The implication of their call for “action” seems to be there is not enough action now. But America has thrown the playbook at the issue of Iran’s nuclear weapons development program, engaging in every tactic short of overt military action.
As former New York Times Executive Editor Bill Keller wrote in January 2012, “American policy has been consistent through the Bush and Obama administrations: (1) a declaration that a nuclear Iran is “unacceptable”; (2) a combination of sticks (sanctions) and carrots (supplies of nuclear fuel suitable for domestic industrial needs in exchange for forgoing weapons); (3) unfettered international inspections; (4) a refusal to take military options off the table; (5) a concerted effort to restrain Israel from attacking Iran unilaterally – beyond the Israelis’ presumed campaign to slow Iran’s progress by sabotage and assassination; and (6) a wish that Iran’s hard-liners could be replaced by a more benign regime, tempered by a realization that there is very little we can do to make that happen.”
The last line of Keller’s quote is the most important. There is very little America can do to stop Iran from acquiring a bomb. One of the most complicated cyber weapons ever developed, Stuxnet (assumed to have been built by the United States and Israel), is not believed to have delayed the Iranian program by more than a few years. Comprehensive international sanctions have also been slow and unspectacular: although Iranian hyperinflation rates of about 70 percent were reported back in October 2012, these were best case scenarios made with faulty assumptions. Economists have put the real number closer to 30 percent.
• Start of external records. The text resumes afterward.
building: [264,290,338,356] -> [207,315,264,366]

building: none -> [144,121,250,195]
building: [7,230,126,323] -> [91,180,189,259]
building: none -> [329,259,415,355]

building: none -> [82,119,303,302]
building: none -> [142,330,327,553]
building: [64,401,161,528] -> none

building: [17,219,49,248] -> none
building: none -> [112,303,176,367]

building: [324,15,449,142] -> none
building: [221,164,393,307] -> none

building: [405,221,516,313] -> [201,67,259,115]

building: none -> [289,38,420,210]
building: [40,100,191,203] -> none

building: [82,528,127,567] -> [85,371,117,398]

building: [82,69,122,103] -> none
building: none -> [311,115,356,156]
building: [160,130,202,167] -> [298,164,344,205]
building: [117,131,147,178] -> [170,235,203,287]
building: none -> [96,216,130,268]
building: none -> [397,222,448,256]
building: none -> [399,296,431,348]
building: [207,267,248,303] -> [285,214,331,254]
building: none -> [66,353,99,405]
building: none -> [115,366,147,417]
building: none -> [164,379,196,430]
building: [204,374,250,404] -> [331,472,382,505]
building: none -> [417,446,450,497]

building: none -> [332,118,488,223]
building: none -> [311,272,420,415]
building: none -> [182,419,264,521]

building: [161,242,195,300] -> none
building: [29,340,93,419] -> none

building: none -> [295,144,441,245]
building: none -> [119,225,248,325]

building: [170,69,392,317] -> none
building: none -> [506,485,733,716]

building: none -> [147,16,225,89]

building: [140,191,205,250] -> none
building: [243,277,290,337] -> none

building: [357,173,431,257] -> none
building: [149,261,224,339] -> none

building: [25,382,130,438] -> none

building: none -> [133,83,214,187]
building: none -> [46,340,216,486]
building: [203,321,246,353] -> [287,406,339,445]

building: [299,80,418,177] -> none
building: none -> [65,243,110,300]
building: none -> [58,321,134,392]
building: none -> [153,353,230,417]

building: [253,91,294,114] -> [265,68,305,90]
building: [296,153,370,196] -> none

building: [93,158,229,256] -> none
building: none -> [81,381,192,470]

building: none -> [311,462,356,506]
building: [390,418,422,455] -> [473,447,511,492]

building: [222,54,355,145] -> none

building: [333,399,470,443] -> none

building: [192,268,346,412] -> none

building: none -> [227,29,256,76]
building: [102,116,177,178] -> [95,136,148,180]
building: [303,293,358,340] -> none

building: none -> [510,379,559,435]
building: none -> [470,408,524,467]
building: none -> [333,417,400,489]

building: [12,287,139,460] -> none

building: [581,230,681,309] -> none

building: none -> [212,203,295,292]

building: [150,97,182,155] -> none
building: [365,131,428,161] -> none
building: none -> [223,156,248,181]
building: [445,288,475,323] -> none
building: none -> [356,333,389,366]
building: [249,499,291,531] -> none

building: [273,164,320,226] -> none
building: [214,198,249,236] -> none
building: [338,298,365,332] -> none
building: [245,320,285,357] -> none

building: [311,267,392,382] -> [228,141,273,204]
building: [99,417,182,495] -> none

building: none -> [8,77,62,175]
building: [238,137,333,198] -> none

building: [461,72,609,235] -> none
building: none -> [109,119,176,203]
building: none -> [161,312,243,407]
Hoffman and Snow claim Iranian nuclear weapons are an American issue. I would challenge that. The real American issue is America’s nuclear weapons arsenal, a massive elephant in any negotiating room.
According to Daryl Kimball, Arms Control Association executive director, the United States maintains an arsenal of “approximately 5,113 nuclear warheads,” over a third of which are actively deployed. In retaining this arsenal and deploying it overseas, the United States shows a blatant disregard for Articles I and IV of the Nuclear Non-Proliferation Treaty. To ask Iran to play by international rules which we ourselves do not adhere to is flagrantly hypocritical. It’s not very surprising that it doesn’t work.
I am truly disappointed in the political discourse of this university if this is the best the College Democrats and the College Republicans can come up with. Their article exemplifies the problem we have in Washington today: the only things Democrats and Republicans can seem to agree on are broad principles which are useless for guiding action.
Trying to make the world a safer place by limiting the spread of nuclear weapons is a fine goal. But our leaders have exhausted our avenues for exerting influence on the world. If we want the globe to be a safer place, let’s let it know by starting at home.